The Office of the Comptroller of the Currency (OCC) has found that a third of nationally chartered banks have commercial real estate loans that amount to 300% or more of bank capital. And the OCC has said that banks with more than 100% of their capital in construction loans or more than 300% of that capital in commercial real estate generally need more thorough scrutiny from regulators. Such scrutiny has in the past resulted in bank failures.

A collapse in real estate could slam the broader economy. Since Goldman Sachs estimated that the real estate boom accounted for 10 million new jobs I'd expect many of those jobs to disappear as builders cut back on new construction and consumers slow their pace of buying houses and borrowing to finance them.

The big question for the economy is whether investors who are taking their profits in real estate -- one estimate is that at least $125 billion could be available -- will reinvest them in the stock market.

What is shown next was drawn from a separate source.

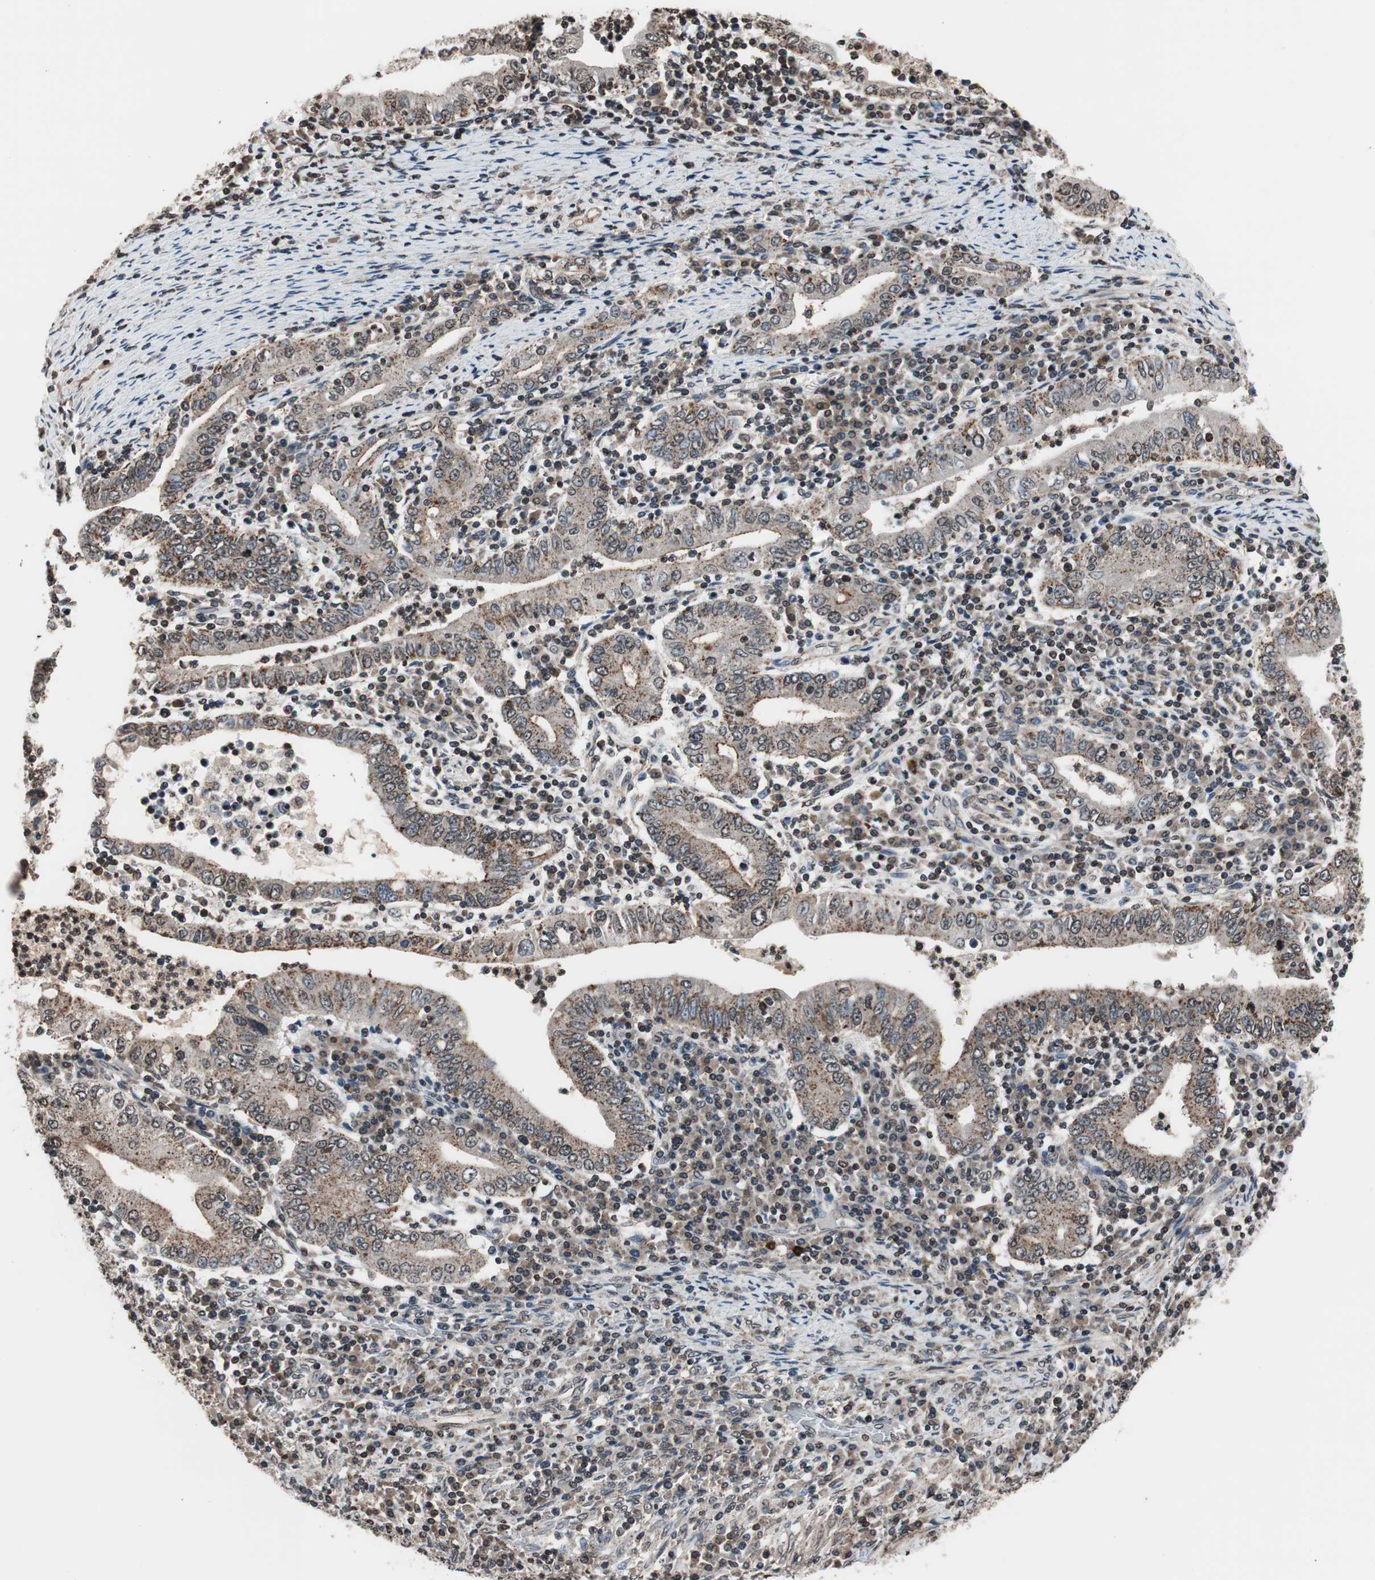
{"staining": {"intensity": "weak", "quantity": ">75%", "location": "cytoplasmic/membranous"}, "tissue": "stomach cancer", "cell_type": "Tumor cells", "image_type": "cancer", "snomed": [{"axis": "morphology", "description": "Normal tissue, NOS"}, {"axis": "morphology", "description": "Adenocarcinoma, NOS"}, {"axis": "topography", "description": "Esophagus"}, {"axis": "topography", "description": "Stomach, upper"}, {"axis": "topography", "description": "Peripheral nerve tissue"}], "caption": "Stomach cancer (adenocarcinoma) was stained to show a protein in brown. There is low levels of weak cytoplasmic/membranous positivity in about >75% of tumor cells.", "gene": "RFC1", "patient": {"sex": "male", "age": 62}}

If so, the effect could be beneficial for the stocks in which this real estate cash finds a home.

But as money is pulled out of real estate and mortgages default there will also be some big losers -- potentially real estate developers who borrowed too much to build properties that are not likely to be occupied and issuers of risky mortgages to borrowers with limited incomes and poor credit ratings.

Big profits await the investors with the risk appetite and analytical skills to short the right stocks before they file for bankruptcy. I'll be looking for these kinds of opportunities over the next several months. And if you own real estate, such opportunities could be a prudent hedge.